As prices continue to fall for the vast majority of commercial insurance accounts, agents and brokers are searching for ways to keep growing their top- and bottom lines despite drops in renewal commissions.

"2007 was the year the soft market caught up with everybody, and the boat is leaking," observed Kevin Stipe, senior vice president and principal at Atlanta-based Reagan Consulting Inc., which developed and produces the "Best Practices" program in conjunction with the Independent Insurance Agents and Brokers of America.

Indeed, the pricing environment going into 2008 is "much softer than what was expected," according to Robert J. Lieblein, managing principal with the consulting firm Hales & Company in Harrisburg, Pa.

"There appears to be no end in sight," he said. "There is some realization that rates can't go too low, but competition is continuing to drop rates. This will continue through 2008."

"There is no sign prices are firming," agreed Wayne Walkotten, senior vice president for the Willoughby, Ohio-based consulting firm Marsh, Berry & Company Inc. "This is the third year in a row of deteriorating renewals."

What makes this particular price softening especially problematic for producers is that while the market is going through one of its traditional cycles, the customary levers to offset the loss of commission income are absent, according to a number of experts queried.

During prior soft markets, noted David Small, a financial analyst with Bear Stearns in New York, brokers compensated for lower standard commissions by convincing clients to buy back coverage they gave up during the hard market. Today, however, buyers appear to be comfortable holding more risk on their balance sheets, he said.

That may change at some point when insurance becomes cheap enough to just transfer more risk once again, he remarked--but it hasn't reached that point. However, the fear, he added, is that when insurance does become that cheap, it could mean the beginning of bad underwriting--again, a point the industry has not yet reached.

Another strategy brokers have employed to deal with soft cycles is to strip out the fat in their firms--cutting expenses to maintain profit margins, noted Mr. Stipe.

However, to increase their margins over the past decade, brokerages and agencies have already "tightened up their waist lines," stripping away a lot of waste and redundancies, he said, adding that the result is that with no fat left to trim, "one dollar of lost premium to the soft market can have a pretty significant impact to the bottom line."

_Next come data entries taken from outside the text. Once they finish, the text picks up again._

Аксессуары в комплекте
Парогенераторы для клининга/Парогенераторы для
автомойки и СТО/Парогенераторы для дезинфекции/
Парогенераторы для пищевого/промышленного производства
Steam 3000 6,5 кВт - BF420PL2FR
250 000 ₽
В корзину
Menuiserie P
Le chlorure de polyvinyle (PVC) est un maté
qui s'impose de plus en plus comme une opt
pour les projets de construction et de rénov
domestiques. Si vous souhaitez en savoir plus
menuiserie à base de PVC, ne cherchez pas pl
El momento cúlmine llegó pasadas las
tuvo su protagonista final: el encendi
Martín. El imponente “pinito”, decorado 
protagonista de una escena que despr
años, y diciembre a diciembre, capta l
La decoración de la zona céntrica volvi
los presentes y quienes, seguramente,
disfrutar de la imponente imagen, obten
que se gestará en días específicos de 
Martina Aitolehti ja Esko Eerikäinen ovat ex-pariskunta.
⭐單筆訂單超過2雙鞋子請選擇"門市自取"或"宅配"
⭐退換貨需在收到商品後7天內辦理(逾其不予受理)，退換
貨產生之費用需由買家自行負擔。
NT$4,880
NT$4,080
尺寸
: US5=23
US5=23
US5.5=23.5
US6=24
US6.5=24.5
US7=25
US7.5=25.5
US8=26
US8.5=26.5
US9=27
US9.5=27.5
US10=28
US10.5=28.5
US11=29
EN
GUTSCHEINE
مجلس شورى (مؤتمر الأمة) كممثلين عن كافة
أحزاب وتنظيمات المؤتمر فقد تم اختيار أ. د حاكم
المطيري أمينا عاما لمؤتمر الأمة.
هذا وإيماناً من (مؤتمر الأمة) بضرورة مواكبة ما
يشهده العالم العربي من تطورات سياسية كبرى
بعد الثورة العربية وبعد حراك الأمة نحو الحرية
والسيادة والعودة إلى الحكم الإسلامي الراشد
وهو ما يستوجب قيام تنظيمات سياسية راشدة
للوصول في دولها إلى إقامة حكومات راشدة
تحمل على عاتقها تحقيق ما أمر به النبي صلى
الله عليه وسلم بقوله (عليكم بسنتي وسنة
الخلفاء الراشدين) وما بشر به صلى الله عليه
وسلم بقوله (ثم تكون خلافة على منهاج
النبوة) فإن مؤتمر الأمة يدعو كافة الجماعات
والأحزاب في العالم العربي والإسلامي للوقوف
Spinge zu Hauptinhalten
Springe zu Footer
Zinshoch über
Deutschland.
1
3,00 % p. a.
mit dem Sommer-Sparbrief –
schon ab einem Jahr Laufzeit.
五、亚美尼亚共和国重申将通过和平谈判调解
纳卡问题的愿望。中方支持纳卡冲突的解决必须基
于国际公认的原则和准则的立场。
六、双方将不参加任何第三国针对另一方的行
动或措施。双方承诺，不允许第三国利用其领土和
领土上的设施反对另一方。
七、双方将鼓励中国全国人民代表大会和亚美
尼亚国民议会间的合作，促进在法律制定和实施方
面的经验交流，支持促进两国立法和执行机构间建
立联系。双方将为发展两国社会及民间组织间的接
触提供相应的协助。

The big question now is whether intermediaries will begin to cut muscle and not merely fat to improve their short-term profit margins--at the expense of their long-term viability, warned Mr. Stipe. "To be healthy, you have to invest in future growth" despite market conditions, he advised.

In a softening market, the challenge is to have the best-trained, most productive and innovative people in the field to be creative in holding onto good accounts while attracting new business, which means the war for talent will heat up, according to Mr. Lieblein of Hales & Company.

Firms need to recruit producers from nontraditional sources, including other sales fields, he suggested.

What makes investment in untested but high-potential talent so difficult for so many firms, Mr. Lieblein acknowledged, is that new producers will take at least two years to pay off with production results.

While making that kind of investment will be tougher and tougher in the current downcycle, the value of producers with their own books of business only increases, observed Mr. Stipe.

One strategy to increase earnings during this soft market is to identify new avenues of revenue through 2008.

"Cross selling will be mandatory," said Mr. Walkotten. He observed that more agents and brokers will look to both the property-casualty and the employee benefits needs of their commercial clients to grow their overall business. He noted that the benefits area is the one place where there is continued growth or at least stability.

"Producers need to get every policy under their relationship and work at growing those relationships," said Mr. Walkotten.

Chris McShea, a partner in the insurance advisory practice with Ernst & Young, said what the market is seeing in 2008 is a power shift back to the policyholder and broker.

With the hard market, investigations by state attorneys general into contingent commission kickbacks and steering of insurance contracts, plus the resulting changes in the compensation and business model, power shifted to underwriters in early 2000.

As that wave of issues has passed, power shifted back to brokers and buyers--a development Mr. McShea said is "important for brokers to embrace" while it lasts.

The role of the broker is also changing, he suggested. They are no longer merely price negotiators but have become more sophisticated navigators in a very complex world of insurance coverage and alternative risk-transfer, he said.

"The shift is continuing today and [will continue] beyond 2008," according to Mr. McShea.

Some firms may simply buy or merge with other agencies to grow. Despite falling profits and tightening credit, merger and acquisition activity is heating up, with a large influx of sellers expected, noted Mr. Walkotten, who anticipates a lot of activity in early 2008.

The credit squeeze, according to Mr. Walkotten, will probably not have much effect on brokers with the resources to make acquisitions. Indeed, the major acquirers and agency aggregators--such as Arthur J. Gallagher and Brown & Brown--have cash, stock and loans at their disposal to make acquisitions, he noted.

However, the crunch may undermine private equity firms that were considering getting into the brokerage business but now can't get their foot in the door because sellers will be leery of their ability to finance a deal.

"I think we are at a real interesting time for the brokerage industry," said Mr. Stipe.